[Begin DATA IN THIS EXERCISE]
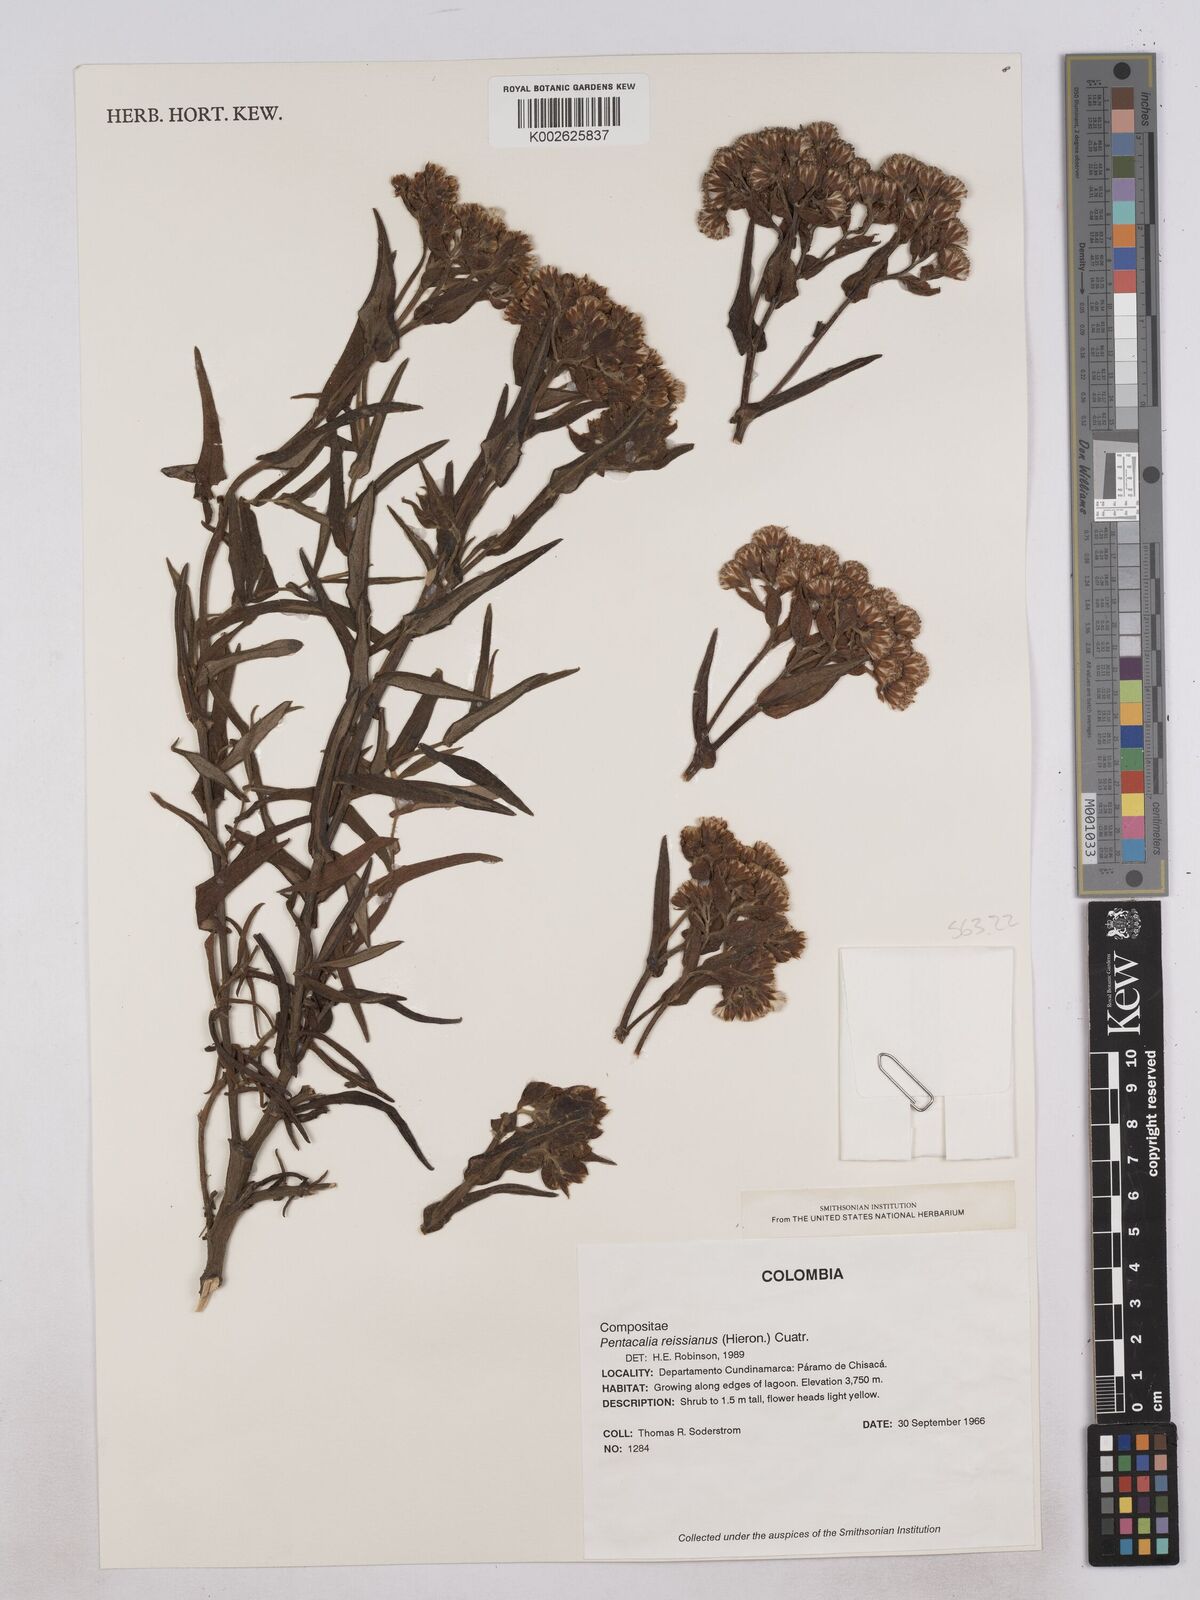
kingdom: Plantae
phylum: Tracheophyta
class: Magnoliopsida
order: Asterales
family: Asteraceae
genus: Monticalia
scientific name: Monticalia
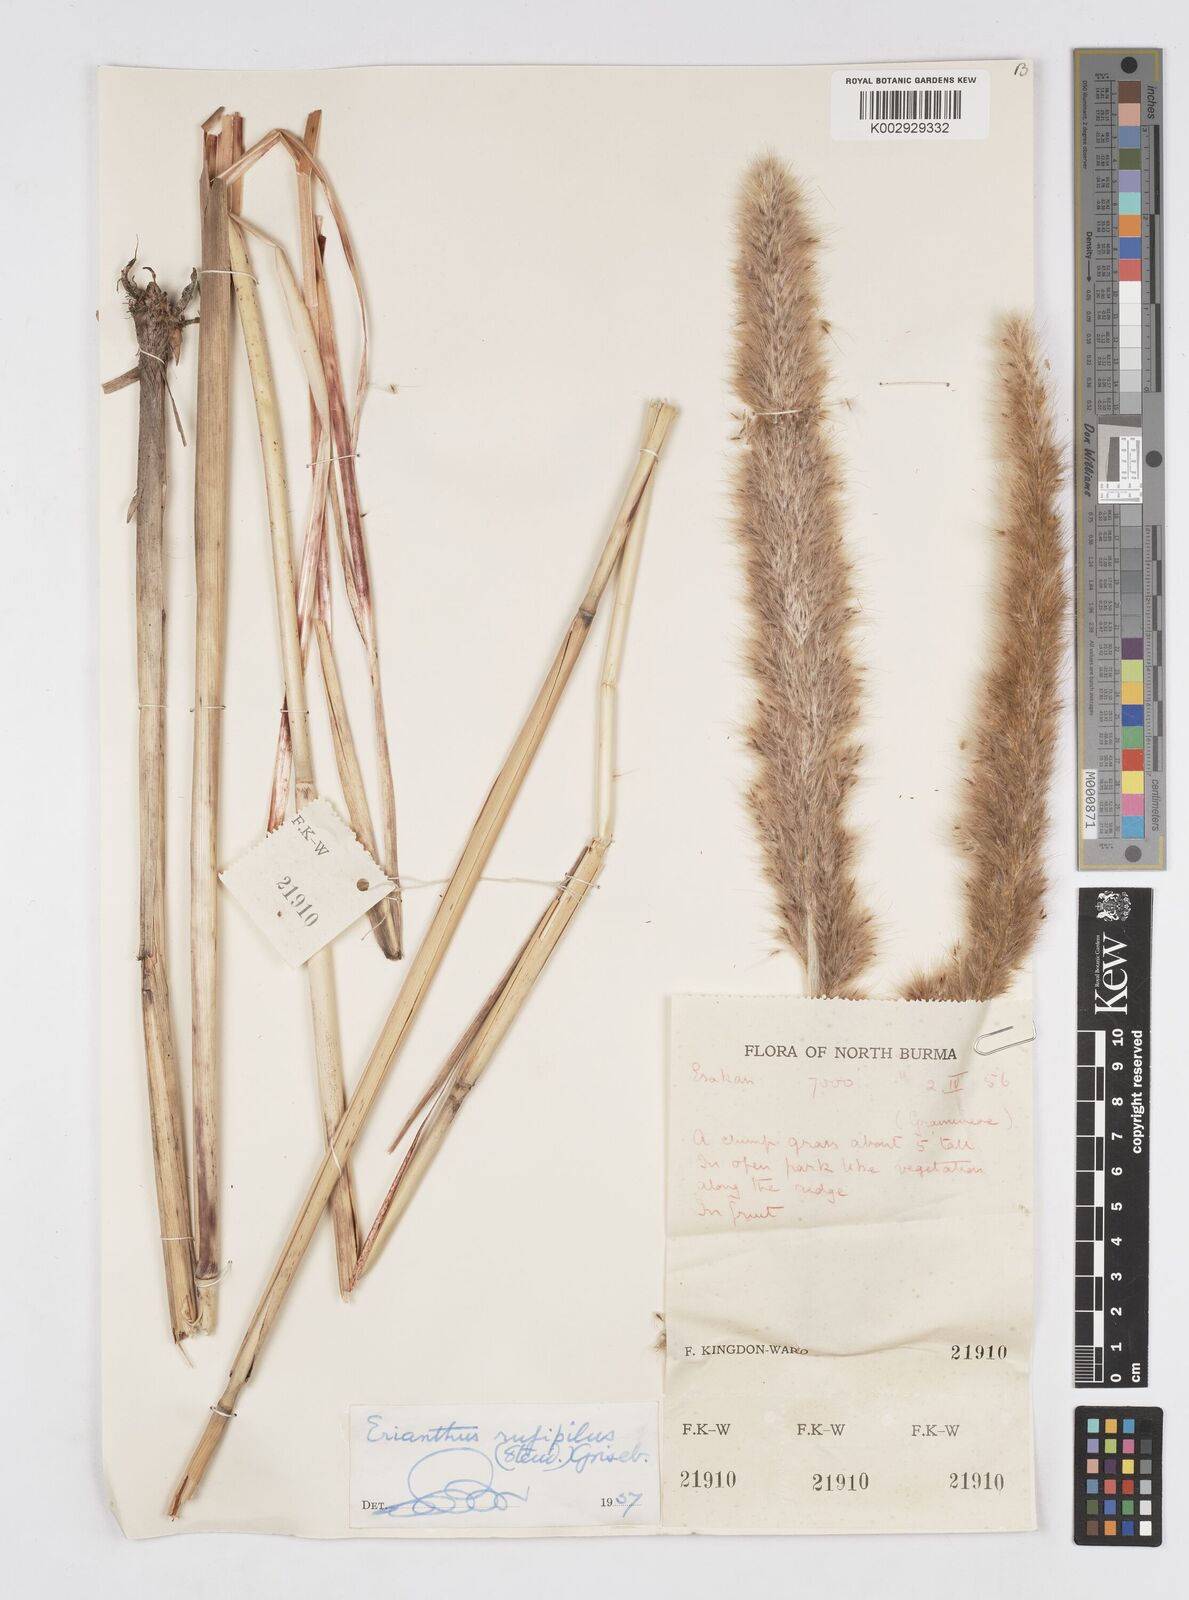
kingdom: Plantae
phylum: Tracheophyta
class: Liliopsida
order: Poales
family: Poaceae
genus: Tripidium
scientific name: Tripidium rufipilum
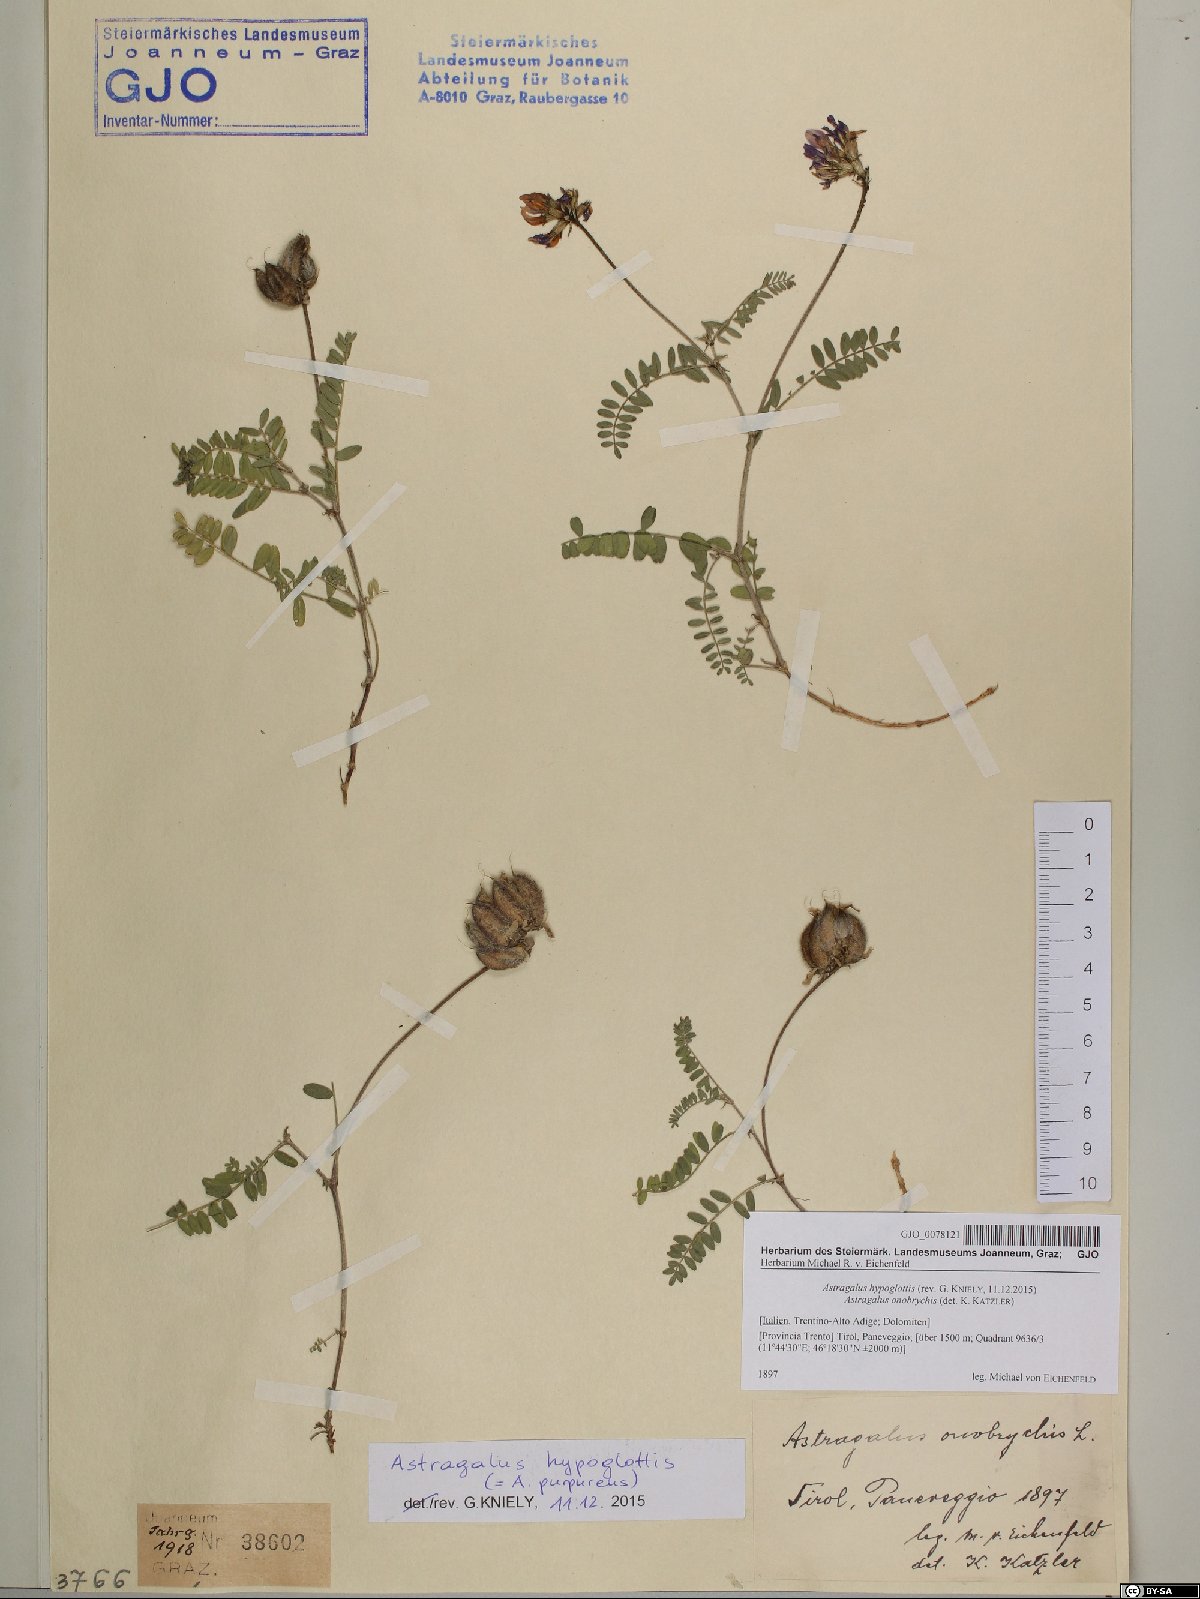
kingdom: Plantae
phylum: Tracheophyta
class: Magnoliopsida
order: Fabales
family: Fabaceae
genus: Astragalus
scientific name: Astragalus hypoglottis
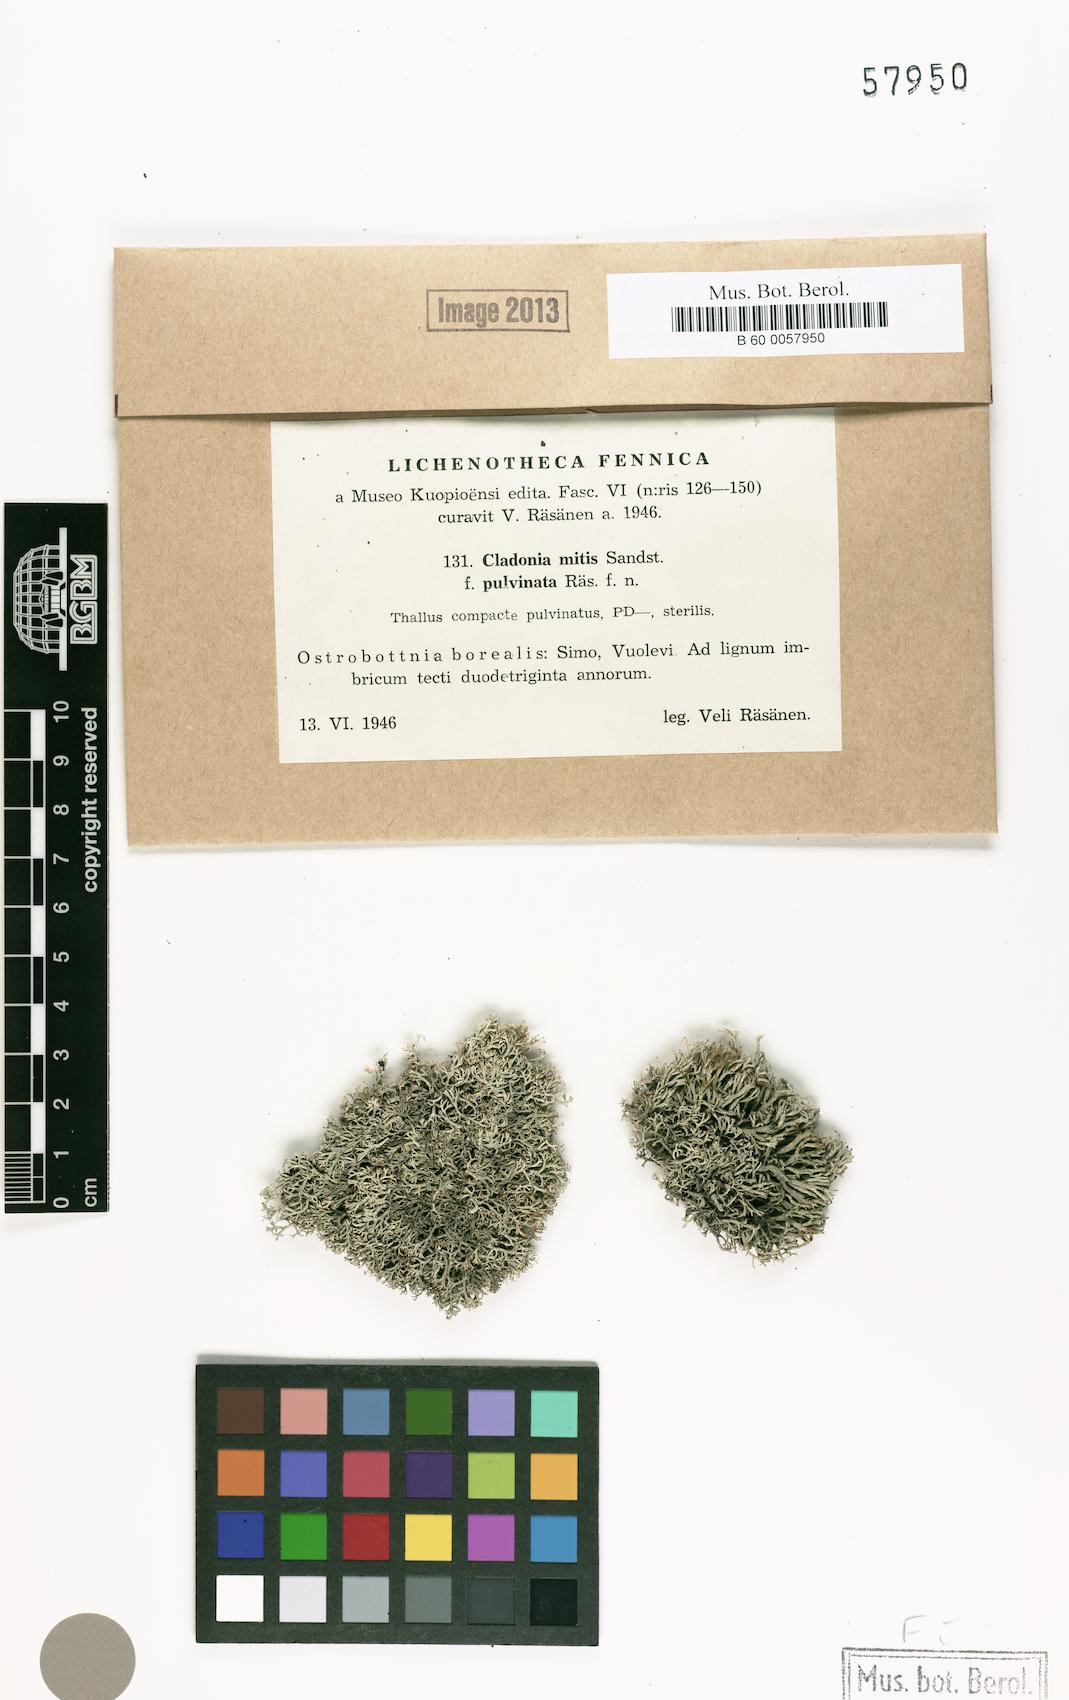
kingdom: Fungi
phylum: Ascomycota
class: Lecanoromycetes
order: Lecanorales
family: Cladoniaceae
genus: Cladonia
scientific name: Cladonia mitis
[End DATA IN THIS EXERCISE]
### GIVEN INSTRUCTION
Rewrite all lines of the data above, changing every "scientific name" to "Latin name" and keeping everything else the same. Do not include the pictures.

### REPLY
kingdom: Plantae
phylum: Tracheophyta
class: Magnoliopsida
order: Asterales
family: Asteraceae
genus: Monticalia
Latin name: Monticalia
kingdom: Plantae
phylum: Tracheophyta
class: Liliopsida
order: Poales
family: Poaceae
genus: Tripidium
Latin name: Tripidium rufipilum
kingdom: Plantae
phylum: Tracheophyta
class: Magnoliopsida
order: Fabales
family: Fabaceae
genus: Astragalus
Latin name: Astragalus hypoglottis
kingdom: Fungi
phylum: Ascomycota
class: Lecanoromycetes
order: Lecanorales
family: Cladoniaceae
genus: Cladonia
Latin name: Cladonia mitis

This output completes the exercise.